Another interesting phenomenon was that the vMMN of FOs appears latest compared with the males and FMs in both the experiments, which was related to FOs’ other proliferation motivation—the motivation to avoid being tainted by genes, a danger that is most significant only in ovulation period. In this period, females are most likely to have their genes contaminated in the whole reproductive process (Navarrete, Fessler, Fleischman, & Geyer, 2009). And they may also be confronted with huge personal costs in the case of forced pregnancies (Garverapgar, Gangestad, & Simpson, 2007; Thornhill & Palmer, 2000). Under this motivation, they would prudently overestimate the opposite sex as a sexual aggressor regardless of wrong judgment and even dodge out-group to avoid the risk of being sexually assaulted (Mcdonald, Asher, Kerr, & Navarrete, 2011; Navarrete et al., 2009). This motivation can also be supported by the face-sensitive component N170, which showed differences between FOs and FMs about perceiving the attractive and unattractive opposite-sex faces. The amplitude of N170 in FOs was much higher than FMs, but there were no difference between perceiving the attractive and unattractive male faces in FOs and FMs, which have not been found in previous studies. This indicated that, in order to distinguish whether the opposite-sex face’s owner is an out-group or carrying a faulty gene, they allocate more attention resources, which were reflected in the largest amplitude of N170 and the longest latency of vMMN in FOs. In addition, through analyzing the latency of N170 and vMMN in FOs, we can see that the motivation to avoid the genetic stain takes priority over the breeding motivation. Hence, what females do first lies in ruling out the risk of gene pollution, on the basis of which they will further screen high-quality genes to breed their offspring. This is similar as some other behavior studies (Gangestad, Thornhill, & Garver-Apgar, 2010; Little, Jones, & Burriss, 2007).

In terms of neural mechanism, the attractiveness vMMN obtained in this study was distributed at posterior areas (parieto-occipital and parieto areas). These results are consistent with previous studies investigating the process of attractive facial information. Attractive faces will stimulate some cerebral regions related to reward and emotion, such as orbitofrontal cortex, amygdaloid nucleus, basal ganglia. (Ishai, 2007; Wilson & Daly, 2004; Winston et al., 2007). Some research made changes to experiment tasks with attractive and unattractive faces, but no matter how the change was, VTA would invariably be automatically activated by attractive faces (Chatterjee et al., 2009). Meanwhile, the attractiveness vMMN provided more convincing evidence about the automatic processing of the attractive faces. Meanwhile, the standardized low-resolution brain electromagnetic tomography method might help us to explore the cortical generators of attractiveness vMMN (AMMN) in future studies.

═══

Task statement | Say whether each statement below agrees with the passage on facial attractiveness and brain responses, answering yes or no and quoting the deciding words of the passage. 1. The vMMN of FOs appeared earliest compared with the males and FMs. 2. The attractiveness vMMN in this study was distributed at posterior areas. 3. The amplitude of N170 in FOs was higher than in FMs.

═══

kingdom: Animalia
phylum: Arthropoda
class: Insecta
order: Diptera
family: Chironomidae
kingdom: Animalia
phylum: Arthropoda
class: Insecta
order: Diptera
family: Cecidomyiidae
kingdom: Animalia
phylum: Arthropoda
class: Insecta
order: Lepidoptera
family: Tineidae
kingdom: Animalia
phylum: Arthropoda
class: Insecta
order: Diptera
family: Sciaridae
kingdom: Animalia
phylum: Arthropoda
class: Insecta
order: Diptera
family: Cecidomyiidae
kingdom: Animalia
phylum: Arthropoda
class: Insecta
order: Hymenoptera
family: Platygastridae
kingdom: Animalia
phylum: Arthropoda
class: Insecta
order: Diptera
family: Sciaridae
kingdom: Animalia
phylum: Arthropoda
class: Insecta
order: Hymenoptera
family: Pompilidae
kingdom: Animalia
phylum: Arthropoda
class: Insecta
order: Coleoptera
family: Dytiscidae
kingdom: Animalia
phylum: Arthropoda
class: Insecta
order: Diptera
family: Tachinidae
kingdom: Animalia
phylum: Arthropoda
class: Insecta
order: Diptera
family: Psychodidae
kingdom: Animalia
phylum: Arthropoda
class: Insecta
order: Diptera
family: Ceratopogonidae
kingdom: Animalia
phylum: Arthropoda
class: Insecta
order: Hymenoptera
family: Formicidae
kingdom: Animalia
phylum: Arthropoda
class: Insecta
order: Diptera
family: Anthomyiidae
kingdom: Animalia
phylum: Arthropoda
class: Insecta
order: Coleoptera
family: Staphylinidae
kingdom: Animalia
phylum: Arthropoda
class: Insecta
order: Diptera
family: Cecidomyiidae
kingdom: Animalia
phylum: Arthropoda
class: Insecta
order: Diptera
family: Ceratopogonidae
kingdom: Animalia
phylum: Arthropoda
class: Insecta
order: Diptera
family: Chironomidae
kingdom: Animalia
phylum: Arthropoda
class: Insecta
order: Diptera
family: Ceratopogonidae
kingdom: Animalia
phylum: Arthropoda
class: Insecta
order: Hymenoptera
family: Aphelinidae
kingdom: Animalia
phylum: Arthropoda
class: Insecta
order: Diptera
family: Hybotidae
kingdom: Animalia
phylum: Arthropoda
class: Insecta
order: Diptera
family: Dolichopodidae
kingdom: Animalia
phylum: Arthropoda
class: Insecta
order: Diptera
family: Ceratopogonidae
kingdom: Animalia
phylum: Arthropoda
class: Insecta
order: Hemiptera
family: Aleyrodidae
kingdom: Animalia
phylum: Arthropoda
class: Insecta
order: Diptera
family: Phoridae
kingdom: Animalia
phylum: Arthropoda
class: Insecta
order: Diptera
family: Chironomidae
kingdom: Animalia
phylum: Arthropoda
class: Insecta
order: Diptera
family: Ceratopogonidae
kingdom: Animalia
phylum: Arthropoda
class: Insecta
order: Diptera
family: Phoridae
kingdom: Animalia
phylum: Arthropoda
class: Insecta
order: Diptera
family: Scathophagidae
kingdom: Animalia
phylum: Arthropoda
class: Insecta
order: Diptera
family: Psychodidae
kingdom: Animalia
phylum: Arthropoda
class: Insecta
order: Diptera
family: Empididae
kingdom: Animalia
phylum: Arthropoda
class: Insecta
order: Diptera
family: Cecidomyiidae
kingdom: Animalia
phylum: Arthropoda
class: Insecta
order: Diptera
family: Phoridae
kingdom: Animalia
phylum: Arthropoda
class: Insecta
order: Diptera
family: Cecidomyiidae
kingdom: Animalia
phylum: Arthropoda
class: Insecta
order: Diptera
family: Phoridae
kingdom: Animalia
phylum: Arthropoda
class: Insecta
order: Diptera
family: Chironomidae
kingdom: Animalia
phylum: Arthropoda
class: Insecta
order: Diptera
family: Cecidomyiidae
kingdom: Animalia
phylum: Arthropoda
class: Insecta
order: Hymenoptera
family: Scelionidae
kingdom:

═══

Answer area |
1. No: "the vMMN of FOs appears latest compared with the males and FMs in both the experiments"
2. Yes: "the attractiveness vMMN obtained in this study was distributed at posterior areas (parieto-occipital and parieto areas)"
3. Yes: "The amplitude of N170 in FOs was much higher than FMs"